Começando pelo início, o despedimento. João Galamba demitiu Frederico Pinheiro por telefone, retirando-lhe imediatamente acesso ao seu ambiente de trabalho informático e telefónico. A advogada Carmo Afonso, insuspeita de antipatias pelo atual governo, chamou precisamente à atenção para isso nos primeiros dias do tumulto. E se Pinheiro estava a roubar algo que, na verdade, era seu? Se "Frederico Pinheiro ainda era adjunto, teria direito a aceder ao computador como habitualmente fazia", escreveu a colunista do Público, a 2 de maio. 

Também no Contrapoder, aqui na CNN, Sérgio Sousa Pinto, jurista, recusou liminarmente a hipótese de os atos de Pinheiro constituírem um roubo ou um furto.

O conselho de fiscalização das secretas iria igualmente ao encontro dessa tese, negando a ocorrência do dito. A direção do SIS, até para proteger a sua própria intervenção, também. Não havia roubo. Se fosse roubo, seria assunto de polícia; se era assunto de polícia, não era das secretas.

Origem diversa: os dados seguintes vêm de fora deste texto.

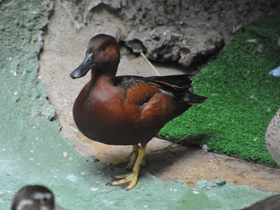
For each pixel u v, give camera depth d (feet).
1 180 19.12
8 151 21.08
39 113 23.67
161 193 19.04
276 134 17.48
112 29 29.91
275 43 31.09
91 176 20.08
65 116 24.23
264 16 33.37
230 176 20.21
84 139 22.80
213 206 18.19
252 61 30.12
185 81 20.56
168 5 31.22
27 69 25.81
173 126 24.09
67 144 22.15
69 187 19.19
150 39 29.76
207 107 25.91
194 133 23.41
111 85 18.48
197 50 29.99
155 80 19.69
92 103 18.25
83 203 18.24
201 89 27.89
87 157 21.43
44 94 24.71
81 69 18.19
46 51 27.66
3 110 23.30
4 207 17.51
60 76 26.73
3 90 24.39
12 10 26.96
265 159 20.90
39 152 21.35
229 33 32.30
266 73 29.14
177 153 22.24
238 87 28.04
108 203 18.33
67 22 28.81
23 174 19.71
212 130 23.67
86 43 29.12
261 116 24.98
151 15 30.50
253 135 23.07
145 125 18.71
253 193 18.95
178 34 29.96
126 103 18.25
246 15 33.04
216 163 21.27
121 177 20.06
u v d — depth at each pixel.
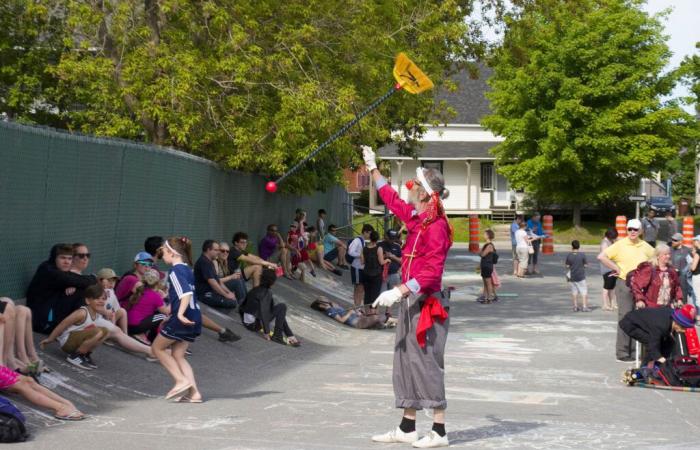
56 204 11.86
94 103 21.11
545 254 41.03
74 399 8.74
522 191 56.62
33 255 11.26
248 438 7.29
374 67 19.92
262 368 12.48
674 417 9.02
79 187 12.57
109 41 18.34
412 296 6.99
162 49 17.58
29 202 11.13
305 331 16.53
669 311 11.30
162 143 18.83
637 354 12.24
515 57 30.00
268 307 14.72
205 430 7.62
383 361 13.57
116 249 14.02
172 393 9.20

Ora, se não houve roubo, por que foi Frederico Pinheiro impedido de sair do ministério com algo que, pelos vistos, era seu? Se, de facto, cometeu as “agressões bárbaras” de que Galamba o acusou, por que Diabo foi ele a chamar a polícia? Mas mais: se não houve roubo, como todos menos o primeiro-ministro e o ministro parecem defender, por que teve Pinheiro de devolver “a bem” algo que não tinha roubado? E o que tinha o SIS a ver com isso?

A audição do diretor do SIS, ainda que à porta fechada, deixou mais dúvidas do que respostas a essas questões. Segundo relatos recolhidos por jornalistas da especialidade, o responsável pelo serviço revelou que foi o SIS a contactar a chefe-de-gabinete de Galamba e não o oposto. Que não foi o governo, entre os gabinetes da presidência do conselho de ministros e do SIRP, a ativar as secretas. Que, pelo contrário, foram as secretas a agir de acordo com o narrado pela agora eterna “Eugénia”.

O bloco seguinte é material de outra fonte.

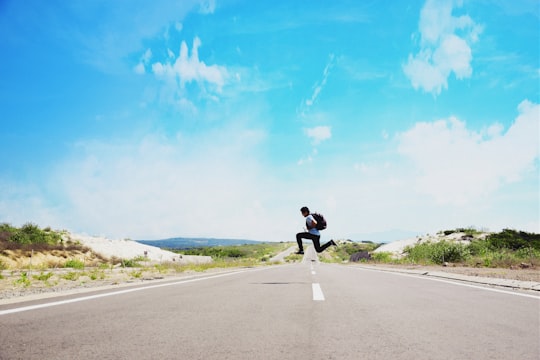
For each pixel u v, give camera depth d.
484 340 4.02
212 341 3.93
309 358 3.35
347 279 12.59
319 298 7.36
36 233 33.34
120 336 4.11
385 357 3.39
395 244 44.44
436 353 3.52
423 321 5.05
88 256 33.69
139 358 3.31
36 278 13.66
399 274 15.67
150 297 7.39
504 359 3.32
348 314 5.59
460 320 5.13
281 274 15.92
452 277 12.90
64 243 34.41
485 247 28.36
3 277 13.83
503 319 5.20
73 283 11.73
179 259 40.59
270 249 164.25
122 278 14.24
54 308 5.94
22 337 4.02
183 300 6.99
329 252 120.50
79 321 4.91
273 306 6.34
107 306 6.19
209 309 5.99
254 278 13.21
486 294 7.99
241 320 5.09
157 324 4.77
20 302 6.60
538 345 3.81
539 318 5.27
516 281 9.65
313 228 10.45
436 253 26.00
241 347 3.70
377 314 5.59
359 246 117.88
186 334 4.23
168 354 3.44
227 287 9.57
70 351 3.50
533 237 30.70
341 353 3.51
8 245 28.41
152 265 28.88
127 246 40.22
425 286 9.88
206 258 45.81
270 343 3.86
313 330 4.49
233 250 133.12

Menos mal, dir-me-ão, com algum alívio pela não politização do SIS. Mas falta às explicações das secretas o mesmo que faltou ao conselho que as fiscaliza. A lei. Com base em que lei é que se colocou um homem no terreno, à revelia da Polícia Judiciária e da PSP? Qual o enquadramento? “Não houve ação ilegal”, garantem-nos, mais uma vez em uníssono. E sustentam isso em quê?

De um ponto de vista operacional, o mais surpreendente na versão de Neiva da Cruz é o SIS não saber o que estava no computador do adjunto nem sequer o seu grau de classificação e, mesmo assim, ter procedido como procedeu. Às escuras. A dado momento, se cruzarmos as várias cronologias, nem o SIS nem a PJ sabiam ao certo e simultaneamente onde estava o portátil que o primeiro havia recuperado. Se isto é normal, não imagino o que considerarão excecional.

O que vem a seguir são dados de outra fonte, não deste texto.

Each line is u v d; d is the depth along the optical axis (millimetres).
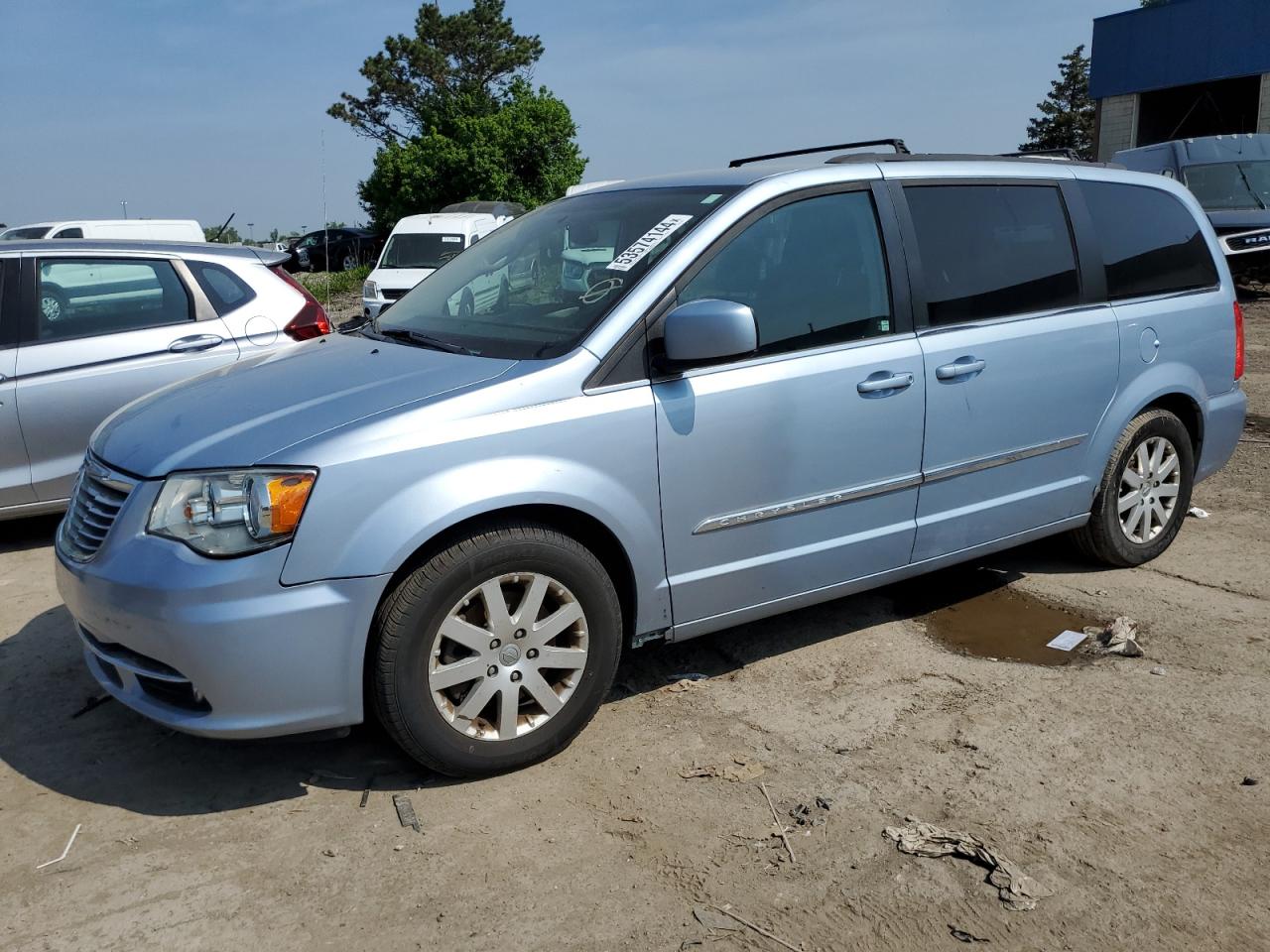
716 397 3455
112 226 16438
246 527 2891
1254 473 6645
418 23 52750
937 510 4098
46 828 3041
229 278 6164
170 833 3010
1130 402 4680
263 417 3135
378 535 2938
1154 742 3422
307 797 3180
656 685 3893
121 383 5695
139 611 2924
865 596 4746
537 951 2510
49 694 3879
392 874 2805
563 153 41875
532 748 3270
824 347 3713
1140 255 4793
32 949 2539
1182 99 29375
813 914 2625
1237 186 15500
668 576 3479
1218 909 2625
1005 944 2518
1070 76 70500
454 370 3285
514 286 3828
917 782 3207
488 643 3145
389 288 16219
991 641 4254
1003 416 4207
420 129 50938
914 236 3992
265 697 2926
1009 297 4242
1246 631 4277
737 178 3816
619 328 3340
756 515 3604
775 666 4031
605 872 2799
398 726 3057
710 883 2750
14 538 5930
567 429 3191
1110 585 4805
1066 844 2893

A política o que é da justiça…

Numa perspetiva política, a crise de maio não significou apenas uma rutura de António Costa com o seu Presidente-amigo. O primeiro-ministro também rompeu com um mantra que há muito apregoa e, aliás, pratica. “À política o que é da política, à justiça o que é a da justiça” foi a cantilena que serviu para livrar o PS da devida introspeção pós-Sócrates, assim como de casos menos tenebrosos como o Galpgate, as buscas no Terreiro do Paço com Centeno a ministro e, mais recentemente, as suspeitas em redor de Fernando Medina.

Frederico Pinheiro não teve direito a esse luxo. Com o ex-adjunto, o que teria sido da justiça foi imiscuído sem escrúpulo no que passou a ser da política. O mais chocante na declaração do primeiro-ministro, naquela terça-feira, não foi a recusa em demitir João Galamba. Foi, como chefe de um governo, ter acusado, julgado e condenado um homem por um crime que cabia aos tribunais decidir. Não a um político.

“Roubo”, disse Costa. “Nenhum roubo”, diz Constança Urbano de Sousa, ex-ministra de Costa. “Nenhum roubo”, confirmam as secretas, tuteladas por Costa.

Pelo caminho, ficou a lei. E não há democracia sem ela.